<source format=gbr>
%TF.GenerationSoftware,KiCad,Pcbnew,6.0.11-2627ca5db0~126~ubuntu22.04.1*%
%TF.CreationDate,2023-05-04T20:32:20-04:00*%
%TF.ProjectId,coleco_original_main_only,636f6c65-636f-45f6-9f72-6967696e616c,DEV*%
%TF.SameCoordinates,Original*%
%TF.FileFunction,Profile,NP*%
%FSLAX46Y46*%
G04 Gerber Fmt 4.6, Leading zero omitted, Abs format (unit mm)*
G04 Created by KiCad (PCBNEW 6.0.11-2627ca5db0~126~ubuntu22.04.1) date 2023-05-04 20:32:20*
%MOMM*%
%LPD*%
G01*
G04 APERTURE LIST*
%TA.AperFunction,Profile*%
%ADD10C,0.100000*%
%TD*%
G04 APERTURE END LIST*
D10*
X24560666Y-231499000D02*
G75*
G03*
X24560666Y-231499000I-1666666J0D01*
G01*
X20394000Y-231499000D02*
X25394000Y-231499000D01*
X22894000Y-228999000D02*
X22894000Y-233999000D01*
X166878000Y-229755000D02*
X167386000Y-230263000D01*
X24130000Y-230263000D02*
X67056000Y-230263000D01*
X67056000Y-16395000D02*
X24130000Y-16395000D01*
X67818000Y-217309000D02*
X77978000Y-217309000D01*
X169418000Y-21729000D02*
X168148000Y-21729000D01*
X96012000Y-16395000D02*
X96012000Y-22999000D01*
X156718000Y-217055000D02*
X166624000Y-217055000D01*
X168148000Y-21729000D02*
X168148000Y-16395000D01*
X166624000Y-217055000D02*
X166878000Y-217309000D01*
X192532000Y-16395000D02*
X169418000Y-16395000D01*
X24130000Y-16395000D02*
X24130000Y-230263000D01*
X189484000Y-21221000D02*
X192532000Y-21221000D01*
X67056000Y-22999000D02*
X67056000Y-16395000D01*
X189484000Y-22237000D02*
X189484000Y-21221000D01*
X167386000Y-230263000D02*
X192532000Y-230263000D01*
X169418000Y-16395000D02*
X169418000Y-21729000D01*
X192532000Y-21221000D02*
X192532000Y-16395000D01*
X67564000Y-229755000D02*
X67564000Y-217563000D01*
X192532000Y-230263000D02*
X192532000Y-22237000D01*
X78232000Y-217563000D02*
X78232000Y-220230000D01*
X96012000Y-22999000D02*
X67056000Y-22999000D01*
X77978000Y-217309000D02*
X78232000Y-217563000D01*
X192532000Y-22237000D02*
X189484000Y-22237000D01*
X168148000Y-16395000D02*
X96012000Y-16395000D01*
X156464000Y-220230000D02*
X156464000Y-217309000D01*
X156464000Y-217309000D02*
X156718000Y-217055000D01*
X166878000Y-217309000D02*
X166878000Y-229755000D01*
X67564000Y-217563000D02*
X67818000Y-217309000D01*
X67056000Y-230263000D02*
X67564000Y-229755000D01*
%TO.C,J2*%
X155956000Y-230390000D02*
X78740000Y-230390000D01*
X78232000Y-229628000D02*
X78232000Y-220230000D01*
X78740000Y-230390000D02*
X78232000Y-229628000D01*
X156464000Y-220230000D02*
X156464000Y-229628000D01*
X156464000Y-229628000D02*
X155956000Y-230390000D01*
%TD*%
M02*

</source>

=====

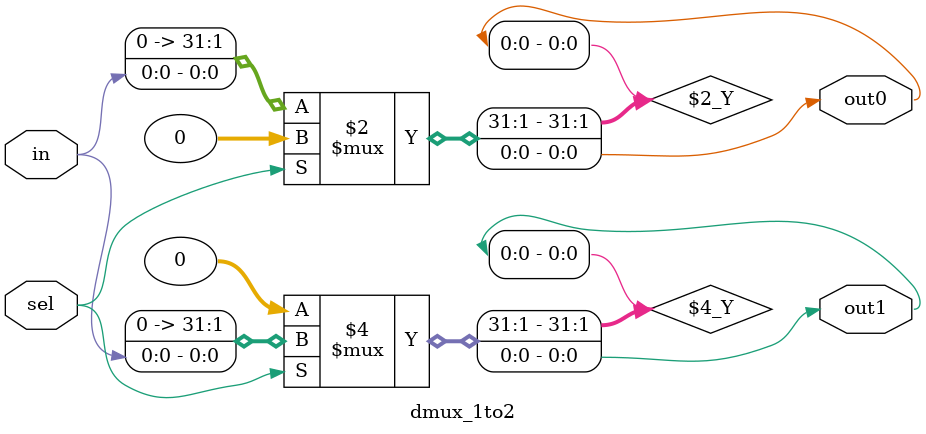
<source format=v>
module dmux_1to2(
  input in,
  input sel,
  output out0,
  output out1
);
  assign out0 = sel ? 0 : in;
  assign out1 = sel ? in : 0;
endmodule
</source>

=====

The word "KiCad" appears in some lines above. Return every one of those lines.

● **Problem solution**
%TF.GenerationSoftware,KiCad,Pcbnew,6.0.11-2627ca5db0~126~ubuntu22.04.1*%
G04 Created by KiCad (PCBNEW 6.0.11-2627ca5db0~126~ubuntu22.04.1) date 2023-05-04 20:32:20*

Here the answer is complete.